Je me livrerai, moi aussi, à un petit rappel historique. Les banques américaines universelles avançaient exactement les mêmes arguments que ceux que l'on entend aujourd'hui lorsque, en 1933, Roosevelt a pris la décision de les séparer. Depuis dix ans, les États-Unis sont revenus sur ce système. Ils ont eu tort, comme beaucoup de pays ont eu tort de laisser des banques de dépôt, au lieu de faire leur métier de banquier, s'amuser à faire des placements inconsidérés sur les marchés financiers.

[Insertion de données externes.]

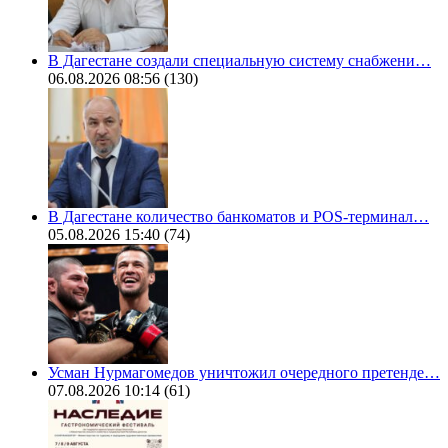
В Дагестане создали специальную систему снабжени…
06.08.2026 08:56
(130)
В Дагестане количество банкоматов и POS-терминал…
05.08.2026 15:40
(74)
Усман Нурмагомедов уничтожил очередного претенде…
07.08.2026 10:14
(61)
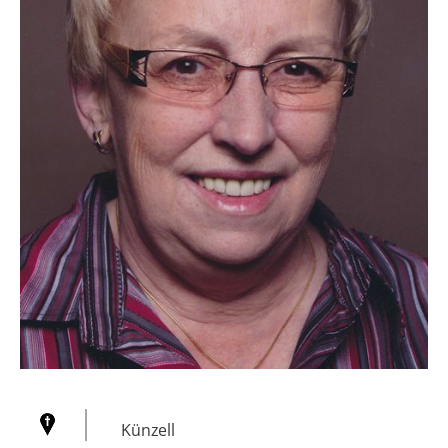
Künzell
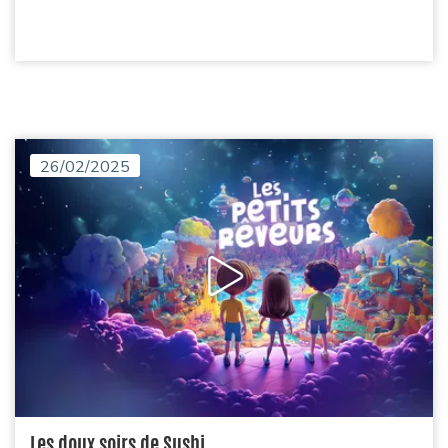
26/02/2025
Les doux soirs de Sushi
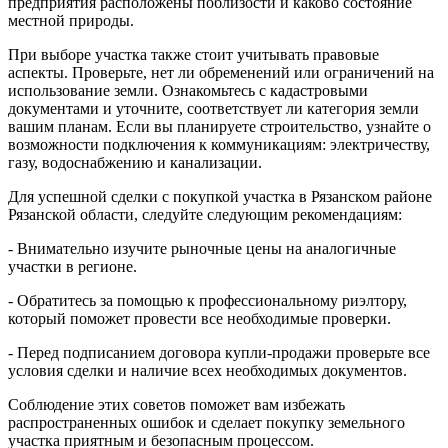
предприятия расположены поблизости и каково состояние
местной природы.
При выборе участка также стоит учитывать правовые
аспекты. Проверьте, нет ли обременений или ограничений на
использование земли. Ознакомьтесь с кадастровыми
документами и уточните, соответствует ли категория земли
вашим планам. Если вы планируете строительство, узнайте о
возможности подключения к коммуникациям: электричеству,
газу, водоснабжению и канализации.
Для успешной сделки с покупкой участка в Рязанском районе
Рязанской области, следуйте следующим рекомендациям:
- Внимательно изучите рыночные цены на аналогичные
участки в регионе.
- Обратитесь за помощью к профессиональному риэлтору,
который поможет провести все необходимые проверки.
- Перед подписанием договора купли-продажи проверьте все
условия сделки и наличие всех необходимых документов.
Соблюдение этих советов поможет вам избежать
распространенных ошибок и сделает покупку земельного
участка приятным и безопасным процессом.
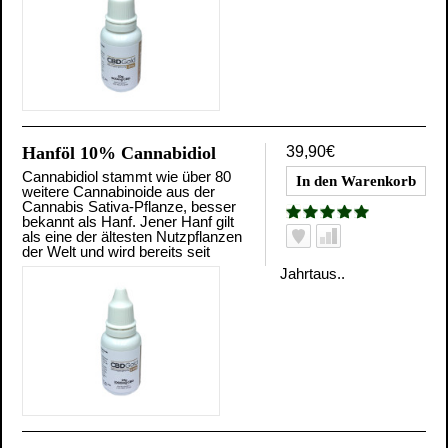
Hanföl 10% Cannabidiol
39,90€
Cannabidiol stammt wie über 80
weitere Cannabinoide aus der
Cannabis Sativa-Pflanze, besser
bekannt als Hanf. Jener Hanf gilt
als eine der ältesten Nutzpflanzen
der Welt und wird bereits seit
Jahrtaus..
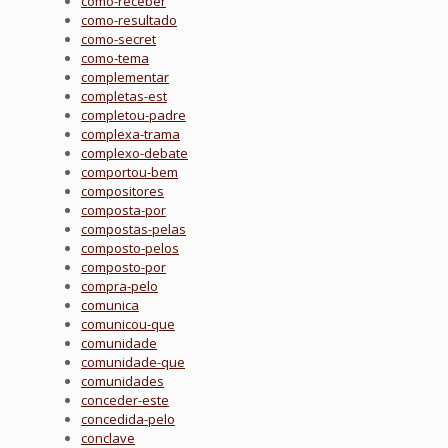
como-receber
como-resultado
como-secret
como-tema
complementar
completas-est
completou-padre
complexa-trama
complexo-debate
comportou-bem
compositores
composta-por
compostas-pelas
composto-pelos
composto-por
compra-pelo
comunica
comunicou-que
comunidade
comunidade-que
comunidades
conceder-este
concedida-pelo
conclave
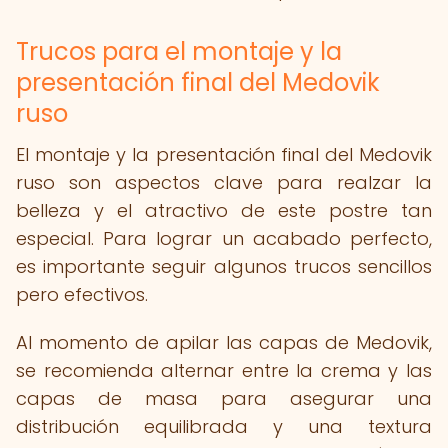
Trucos para el montaje y la
presentación final del Medovik
ruso
El montaje y la presentación final del Medovik
ruso son aspectos clave para realzar la
belleza y el atractivo de este postre tan
especial. Para lograr un acabado perfecto,
es importante seguir algunos trucos sencillos
pero efectivos.
Al momento de apilar las capas de Medovik,
se recomienda alternar entre la crema y las
capas de masa para asegurar una
distribución equilibrada y una textura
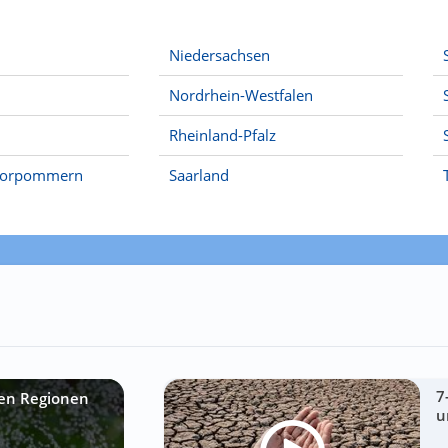
Niedersachsen
Nordrhein-Westfalen
Rheinland-Pfalz
Vorpommern
Saarland
7
sen Regionen
u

Les banques sont plus robustes, dit M. Chartier. Évidemment ! Si une pure banque d'investissement fait faillite à cause de ses placements financiers, il n'y a aucune raison qu'un État la soutienne, à condition toutefois de n'être pas assez importante pour entraîner avec elle l'ensemble du système financier.
La logique de la séparation place, d'un côté, une mission bancaire de service public, de l'autre côté, la spéculation soumise à une loi : quand on se trompe, on assume soi-même ses pertes. Nous ne proposons pas de séparer les banques de dépôt des banques d'investissement, mais de séparer les activités, par exemple en interdisant le trading pour le compte propre des banques. Que ces dernières réalisent des placements financiers pour leurs clients, c'est naturel : s'ils se trompent dans la spéculation, ce sont eux qui le supporteront et c'est normal. Ce qui n'est pas normal, c'est que les déposants, c'est-à-dire l'ensemble des citoyens, soient mis en danger par des activités de banques mal régulées en interne et sans doute en externe. À cet égard, l'affaire Jérôme Kerviel est tout à fait édifiante, qui a mis en danger tous les déposants de la banque en perdant cinq milliards en un week-end.
Il y a là un vrai sujet. Le Gouvernement peut refuser de nous soumettre un rapport sur l'opportunité d'interdire le trading pour compte propre aux banques à activité principale de dépôt. J'observe toutefois qu'aux États-Unis et dans le monde entier, tout le monde se pose la question. Vous-même finirez peut-être par vous interroger. En tout cas, je pense que tant qu'on ne répondra pas sérieusement à cette question, on ne pourra pas apporter de vraie réponse à la crise.